The project eligibility criteria.
The evaluation design.
The metrics that will be used in the evaluation to
determine whether the outcomes have been achieved as a result of each
intervention and how these metrics will be measured.
The estimate of the savings to the federal, State, and
local government, on a program-by-program basis and in the aggregate,
if the agreement is entered into and implemented and the outcomes are
achieved as a result of each intervention.
Additionally, the Act requires that this information, along with
progress reports and final reports relating to each project, be posted
on a website established and maintained by the Interagency Council.
iii. Changes to the Statement of Work
Upon grant of an award, the proposal will become the grant's
statement of work. Treasury discourages any post-award changes to the
target population, outcome(s), intermediary, and independent evaluator.
Under extenuating circumstances, Treasury and/or the relevant federal
agency administering the grant at its sole discretion may approve
revisions to the statement of work. Changes to the intervention
strategy and source of up-front project funding may be made with prior
written approval from Treasury or the administering federal agency. To
start this process, the Awardee must timely notify Matthew Cook, SIPPRA
Director, at [email protected] of
[[Page 83637]]
these changes as they occur and provide appropriate documentation to
update the statement of work.
3. Reporting
Awardees must agree to meet the reporting requirements as listed
below or as otherwise specified in the award agreement. Administrative
reports must be submitted electronically to Treasury or to the relevant
federal agency, as specified in the award agreement.
a. Performance Report
An Annual Performance Report form must be submitted within 90 days
of the end of each calendar year of the award period of performance. A
final performance report is due 90 calendar days after the period of
performance end date. Each report must summarize project activities,
including the current stage of program implementation; progress towards
achieving the outcome goals, including number of people served;
significant milestones of the Awardee, intermediary, investors, if any,
and evaluator; and related results of the project. It must thoroughly
document the partnership activities and decision-making structure used
to implement the pay for results model. These reports may be made
publicly available. Upon award, Treasury or the administering federal
agency will provide detailed formal guidance about the data and other
information that is required to be collected and reported on either a
regular basis or special request basis.
b. Evaluation Progress Reports
Not later than two years after a project has been approved and
biannually thereafter, the independent evaluator must submit a written
report to the head of the relevant federal agency and the Interagency
Council summarizing the progress that has been made in achieving each
outcome specified in the award agreement.
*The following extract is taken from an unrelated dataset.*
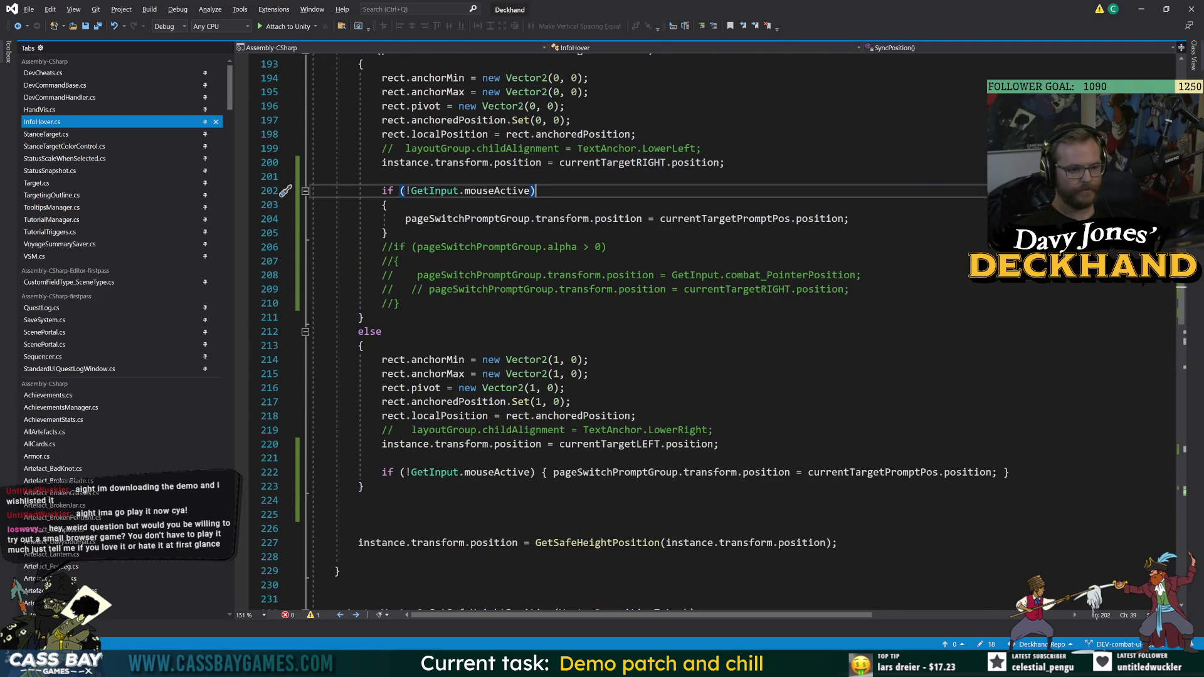
pyautogui.scroll(8, 719, 332)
Data in evaluation progress
reports and final reports will be made available to all federal
agencies represented on the Interagency Council, and data content
requirements will be specified in the agreement between the grantee and
the head of the relevant federal agency.
When an Awardee's intervention has achieved one or more outcomes,
pre-defined outcome target(s) have been met, and the grantee wishes to
receive an outcome payment in accordance with the outcome payment
structure originally proposed, the independent evaluator must submit to
the head of the relevant federal agency and the Interagency Council a
written report that includes the results of the evaluation conducted to
determine whether an outcome payment must be made.
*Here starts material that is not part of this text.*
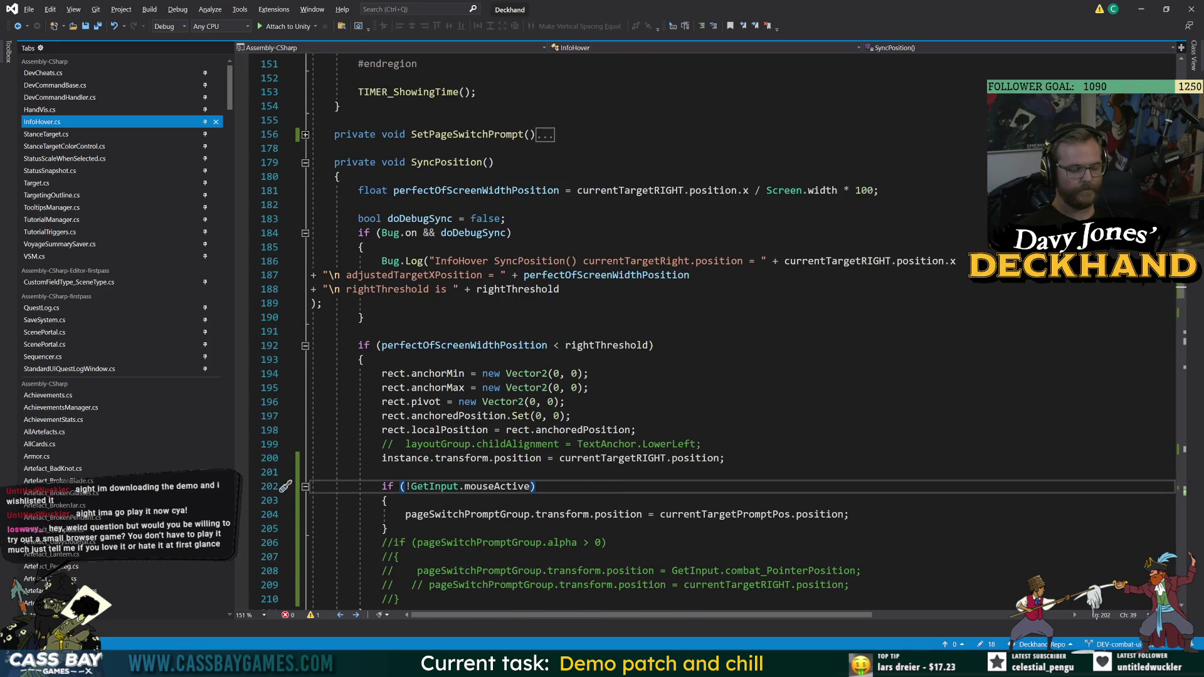
pyautogui.scroll(-5, 718, 333)
pyautogui.scroll(4, 719, 332)
pyautogui.scroll(-5, 719, 332)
The report must include information on the unique factors that
contributed to achieving or failing to achieve the outcome in the
context of the intervention. This must include, but is not limited to,
any major change in policy or law that may have affected the project
intervention and the challenges faced in attempting to achieve the
outcome. The report may also include information on what was learned
during the evaluation including how to improve future service delivery
or implementation.
The report must also assess the degree to which the project was
delivered as intended, including a discussion of how closely the
project's theory and intended procedures aligned with actual project
implementation. The report must include information related to the
intervention model, including whether it has evolved and whether the
intervention was delivered with fidelity to the plan. The report should
detail how staffing, recruitment/identification and screening of
participants, selection, and enrollment were different from what was
expected at the outset.
The progress report must include an assessment by the independent
evaluator of the value to the federal government as discussed and
defined in Section A.5.a Federal Value for the SIPPRA Program. In
calculating the value to the federal government of the completed
outcome(s), the independent evaluator may only take into consideration
the benefits from the BCA achieved as a result of the outcome(s).
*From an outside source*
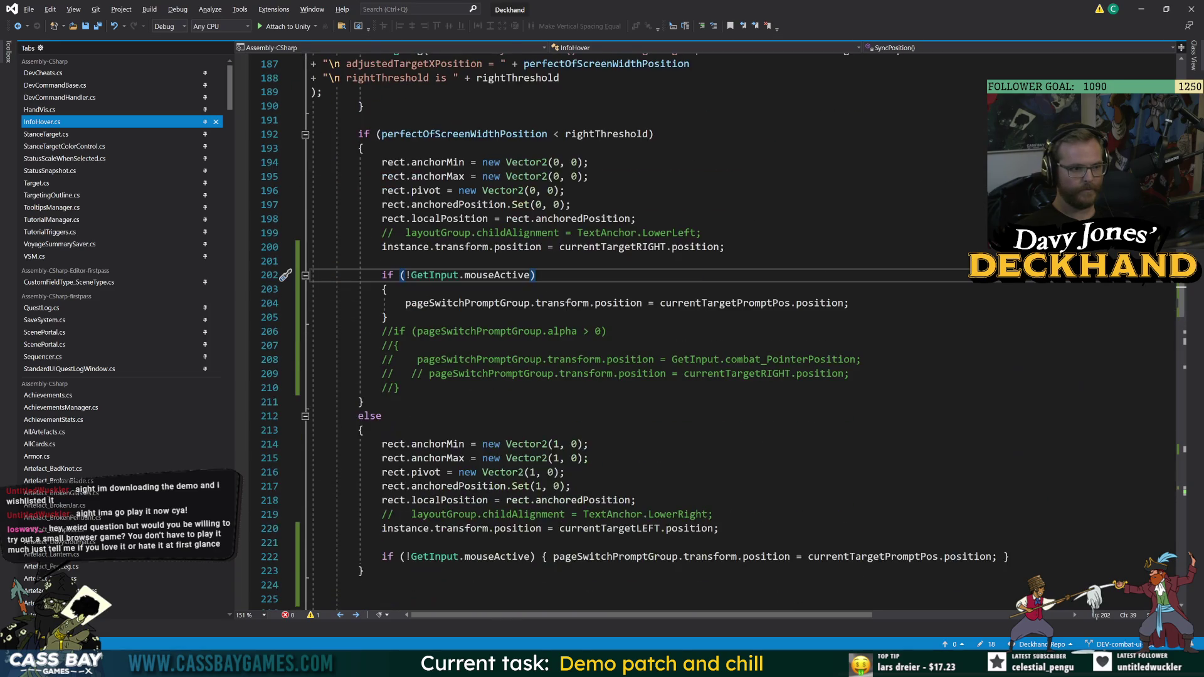
pyautogui.moveTo(387, 318)
pyautogui.mouseDown()
pyautogui.moveTo(351, 317)
pyautogui.moveTo(377, 276)
pyautogui.mouseUp()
The Interagency Council will submit these reports to Treasury and
to each committee of jurisdiction in the House of Representatives and
Senate within 30 days of receipt.
c. Final Evaluation Report
Within six months of project completion, the independent evaluator
must submit a final report to the head of the relevant federal agency
and the Interagency Council. The report must assess the effects of the
intervention and include a discussion of the findings and implications,
as well as a definitive statement about whether the predetermined
outcomes have been met and whether the State or local government has
fulfilled each obligation of the agreement. This must include
information on the unique factors that contributed to the achievement
or failure to achieve outcomes, including but not limited to any major
change in policy or law that may have affected the project
intervention, a description of the research methods, e.g.,
randomization of treatment and control groups, if applicable, data,
sample size and characteristics, measures, and other factors, as well
as findings, including impacts--for exploratory and confirmatory, short
and long-term, subgroup analyses, and other findings.
The report must also assess whether, and the degree to which, the
project was delivered as intended. This must include a discussion of
how closely the project's theory and intended procedures aligned with
actual project implementation. This portion of the report must include
information related to the intervention model, including whether it has
evolved and whether the intervention was delivered with fidelity;
staffing; recruitment/identification and screening of participants;
selection and enrollment; and how the intervention was implemented. The
report must also discuss information regarding the improved future
delivery of this or similar interventions.
The independent evaluator's final report for a project must include
an assessment of the value to the federal government as discussed and
defined in in Section A.5.a Federal Value for the SIPPRA Program. In
calculating the value to the federal government of the completed
outcome(s), the independent evaluator may only take into consideration
the benefits from the BCA.
The Interagency Council will submit this final report to Treasury
and to each committee of jurisdiction in the House of Representatives
and Senate within 30 days of receipt. This report will be made publicly
available.
G. Federal Awarding Agency Contact
For further information about this NOFA, please contact Matthew
Cook, SIPPRA Director, at [email protected]. Applicants should email
all technical questions to [email protected] and must specifically
reference NOFA/CFDA 21.017, and include a contact name and phone
number. This NOFA is also available on Treasury's SIPPRA website at
https://www.treasury.gov/SIPPRA and at https://www.Grants.gov.
H. Other Information
Treasury has determined that this NOFA imposes new information
collection requirements subject to the Paperwork Reduction Act of 1995.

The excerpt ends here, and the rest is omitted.